Kids raised in liberal religions thus question their parents’ beliefs and lifestyles more than kids raised in more traditionalist faiths. Even if they don’t consciously need to rebel against their parents, they may be so passionate about their non-religious interests (be it music, hiking, travel, soccer etc) that they have no time for organized religion. They might believe in Heaven, but since any good person can go to heaven they can be “spiritual, but not religious.”
As kids raised in a secular lifestyle they never experienced the immense social capital that people enjoy in traditional, high-commitment faiths. For a person raised in evangelical Christianity or Orthodox Judaism to become secularized is a give up a very warm network of friends and nurturing sub-culture; for a child raised in Episcopalianism or Reform Judaism to become secularized is not much of a personal sacrifice. Is it any wonder that the most distinct groups, like the Amish and Hasidic Jews, have retention rates above 90%?
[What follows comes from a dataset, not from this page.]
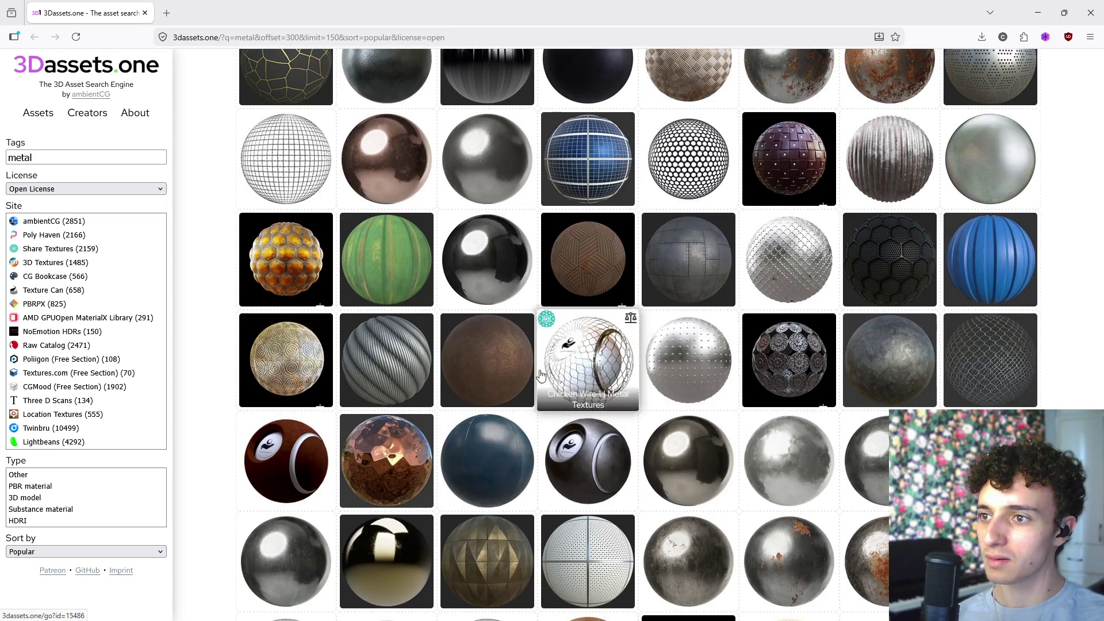
pyautogui.scroll(-4, 805, 327)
Anyway, evidence for this is that the religious group with the lowest retention rate of all is Atheists. (only 30% of atheist children remain atheist adults. Of the defectors, only 20% become agnostics or Nones.) Atheists basically have no religious education (they confuse religious education with science) and have zero social cohesion. Perhaps humans are biologically hard-wired for faith and that works against atheist retention, but whatever the reasons, kids of atheists rarely want to be atheist adults.
But, as we both know, liberal faiths have been dwindling not only because they tend not to retain young people, they also struggle because there are so few young people to begin with: the birthrate of all liberal faiths are way below replacement level.
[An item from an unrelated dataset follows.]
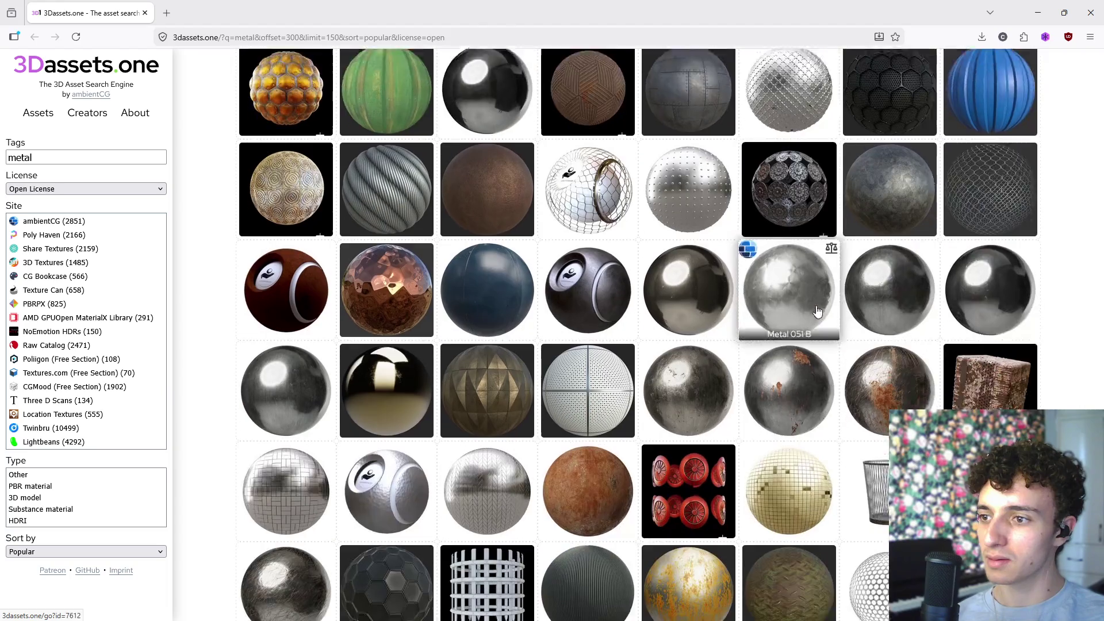
pyautogui.scroll(-6, 805, 340)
The birthrate question is more correlative than causative. The only causative factor I can think of is that the encouragement of individualism, finding one’s purpose, developing one’s talents means that for a many members of liberal religions, maintaining adult interests and advancing a career come before having a large family or even parenthood at all.
Most of the factors are correlative though. Having a religion is a traditional value and religious people are more likely to hold other traditional values, including having their own families. When people hold traditional gender roles their families tend to be very large too.
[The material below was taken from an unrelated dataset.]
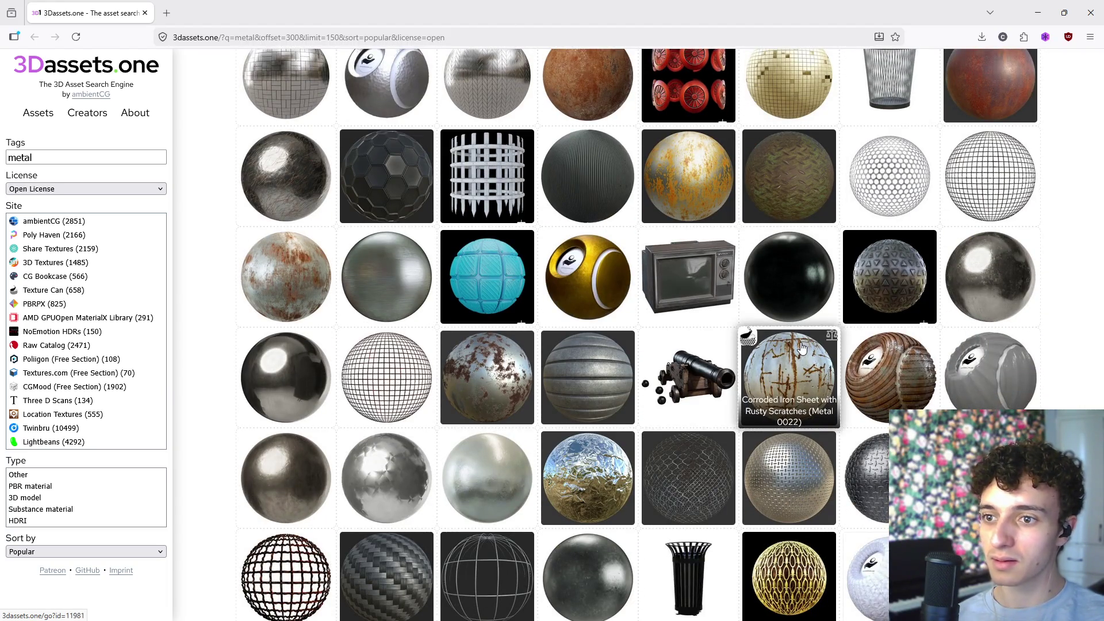
pyautogui.scroll(-4, 802, 349)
Again, atheists/Nones serve as a useful counterpoint, since they have the lowest birthrates of all. Even if a liberal religion has tenets that are considered heretical by the orthodox and welcomes non-conformists, joining any religion, including Unitarian Universalism, and going to worship, is still a traditional practice. If you are willing to throw it all away and be an atheist then you are willing to give up other irrational practices of your ancestors, including the irrationality of having children.
Hence, very religious people have more children than moderately religious people, and moderately religious people have more children than the thoroughly secular and atheists. Although UUs, Mainline Protestants, Reform Jews etc have low birthrates, atheists and Nones have the lowest birthrates of all.
I’m moving into more controversial territory here, but people who accept the obligations of religion may be more likely to accept the obligations of parenthood. Being a member of a religion denies one certain freedoms and imposes certain obligations, where the more religious a person is, the less freedom/more obligations he or she has. People who are able to make those sacrifices in lifestyle may be more willing to accept the burdens of having children.
In summary, I think that the respect individualism inherent in liberal religion (and atheism/Nonism) may make liberal religions unsustainable in the long term. If not unsustainable, then certainly liberal religions are at a growth disadvantage relative to conservative, high-commitment ones. When, around 2040-2050, we wake up and read that there are more Amish than Presbyterians we should not be surprised.